Almost a year ago, my Department shifted focus from Development to become the Company's DevOps team. Therefore, my role changed from being a ruby/shell developer to a DevOps Specialist (with focus on both Continuous Integration and Continuous Deployment).

Since we are still fairly new to DevOps concept at the company, while we have created a DevOps toolchain, I still have a long way to go learning the tools that were utilized by a Contract Employee to provide us with a industry-standard DevOps solution (JIRA/Bamboo/Jenkins/etc.).

On the other hand, at my Company, I have been offered a Mainframe Developer role with another Department (not that I applied for it or expressed any interest in mainframes). The toolset that will be utilized is Cobol, JCL, and other standard mainframe technologies.

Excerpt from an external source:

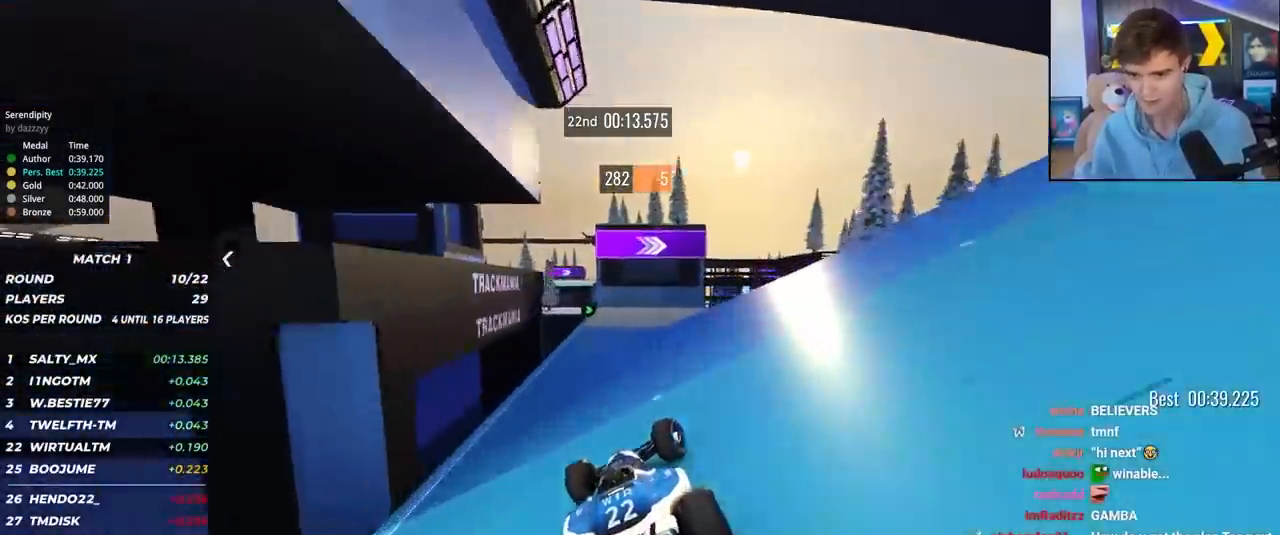
{"keys": ["up"], "events": [[50, "right", "down"], [233, "right", "up"], [333, "right", "down"], [417, "right", "up"]]}
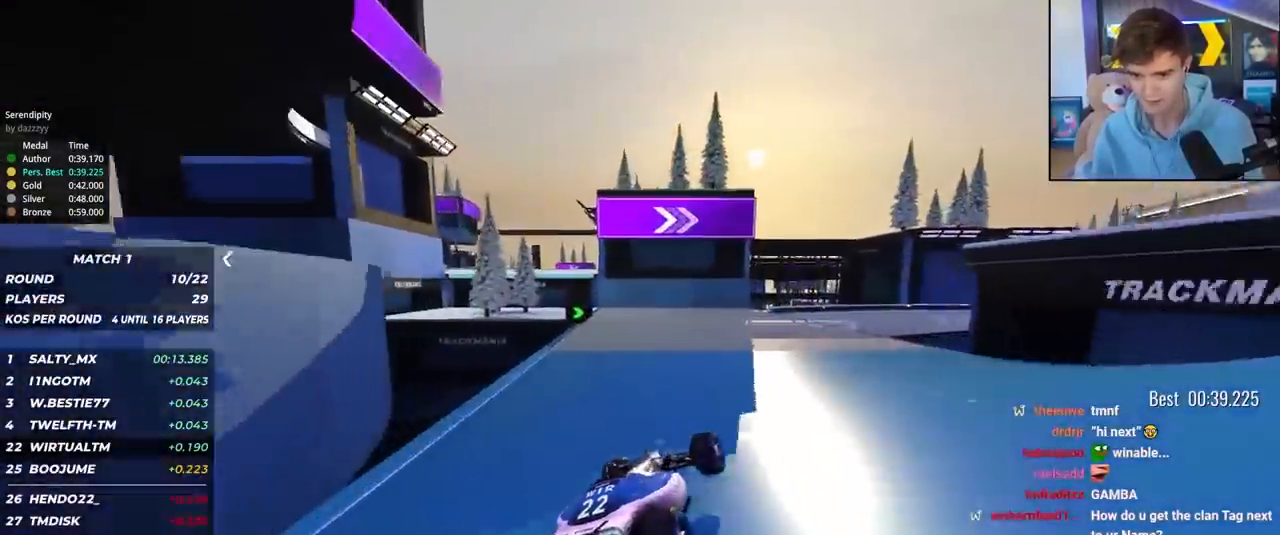
{"keys": ["right", "up"], "events": [[17, "right", "down"], [100, "right", "up"], [200, "right", "down"]]}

I am hoping if somebody can guide me towards which one would be a better choice.

I realize that DevOps is very much in-demand and mainframe skill-shortage is also a much discussed topic these days.

I would appreciate advice that takes account of:

- job market
- anticipated future demand (5 years)
- future of DevOps vs future of mainframes

What confuses me:

- Given that DevOps is a fairly new concept in IT industry, I don't know whether it is a concept that is here to stay or if there is unsustainable hype around it.

- When I worked on mainframes (2009-2011), I found all of my mainframe colleagues very much avoided non-mainframe technologies while simulatenously being unsure and pessimistic about future of mainframes.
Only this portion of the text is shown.